◆ ASSIGNMENT 1: In the cybersecurity article, what is the first step a company should take?
◆ ASSIGNMENT 2: Continue the cybersecurity article from the point where it stops.

You’re sitting in the boardroom of your business after a cyber attack has successfully penetrated your defences, unsure what to do next, writes Guy Golan, CEO of Performanta.
Many cybersecurity experts will tell you that this next 24 hours is the most critical time to act. It’s not.
That isn’t to say it’s not important to have comprehensive processes and innovative tools in place to deliver immediate action once the first signs of a breach occur. It’s just that every minute spent strengthening defences ahead of the ‘golden 24 hour’ period counts just as much, if not more.
To combat modern-day threats, cyber strategies must be a blend of proactive and reactive approaches to effectively lower the risk and limit the impact of a data breach. Companies need to think beyond cybersecurity and ask the question: have I made my business as cyber safe as I can?
But where to start?
Step one: Identify the threats
The minefield of cyber threats is becoming ever more dangerous as adversaries get bolder and more sophisticated over time. Attackers have an à la carte menu of threat methods to choose from, ranging in complexity and time scale – and naturally, it has become impossible to predict which one will be used and when.
When the repercussions of an attack can reach monumental scales, the pressure increases ten-fold to deploy innovative defence mechanisms. Some of the consequences include financial costs of getting systems back online; the time and money required to recover lost assets; any regulatory implications because of compliance failures; and the long-term damage to business reputation of experiencing a breach.

◆ SUPPLIED INFORMATION:
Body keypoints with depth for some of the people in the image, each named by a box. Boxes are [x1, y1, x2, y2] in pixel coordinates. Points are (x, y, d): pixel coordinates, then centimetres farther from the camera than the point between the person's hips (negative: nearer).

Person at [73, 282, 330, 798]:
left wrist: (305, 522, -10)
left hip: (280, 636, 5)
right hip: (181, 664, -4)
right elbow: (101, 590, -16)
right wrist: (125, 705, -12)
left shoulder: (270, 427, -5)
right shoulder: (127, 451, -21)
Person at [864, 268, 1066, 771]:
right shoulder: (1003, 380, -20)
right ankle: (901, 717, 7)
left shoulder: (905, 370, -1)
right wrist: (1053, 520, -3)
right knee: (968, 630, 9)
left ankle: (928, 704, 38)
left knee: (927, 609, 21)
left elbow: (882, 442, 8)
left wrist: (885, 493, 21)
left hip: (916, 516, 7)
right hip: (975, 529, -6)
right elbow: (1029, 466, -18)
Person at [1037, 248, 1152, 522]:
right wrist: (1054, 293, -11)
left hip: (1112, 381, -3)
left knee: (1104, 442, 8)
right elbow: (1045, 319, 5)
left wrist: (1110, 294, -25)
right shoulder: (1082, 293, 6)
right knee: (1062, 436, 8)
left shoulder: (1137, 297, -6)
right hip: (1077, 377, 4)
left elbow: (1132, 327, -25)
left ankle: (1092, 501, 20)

◆ RESPONSE AREA 1: Identify the threats.

◆ RESPONSE AREA 2:
While predicting the precise nature of attacks is out of the question, the data and trends recorded over the years is invaluable and gives some insight into what enemies are lying in wait beyond your network boundary.
Step two: Choose the right platform to get the right data
Investments made into cybersecurity are on the rise, yet the number of successful breaches is increasing right alongside. It’s therefore unsurprising that businesses’ natural approach is to jump straight to damage mitigation through reactive defence measures. If we can’t stop them, then we can at least try to limit their reach.
However, in the long run, this will greatly limit organisations’ abilities to block incoming attackers. During those ‘golden 24 hours’, if your cybersecurity strategy is predominantly built around reactive defences, your time will be spent getting systems back online, expelling the intruders from your network (if you can identify them in time), all while trying to keep the business operating as best as you can – in short, you’ve lost the battle before it’s even begun.
The aim should be to reduce the amount of ‘golden 24 hour’ periods your business experiences, and limiting the potential size of an attack to reduce the amount of time you’ll spend on getting back to business as usual.
Combined with the knowledge you have gained in identifying the threats to your business, you can begin implementing technological solutions. All you need now is a comprehensive strategy to bring everything together.
Step three: Align with the right strategy
Addressing your business’s cybersecurity is a daunting task, with teams often overwhelmed by the incoming risks and subsequent needs to evolve defences from both a prevention and mitigation standpoint.
Complexity is the enemy of cybersecurity. Overcomplicating strategies is easy to do, but equally easy to avoid. Bring it back to logic – if a cyber breach is inevitable, what’s the minimum level of operation that you’d want your business to be able to continue working on?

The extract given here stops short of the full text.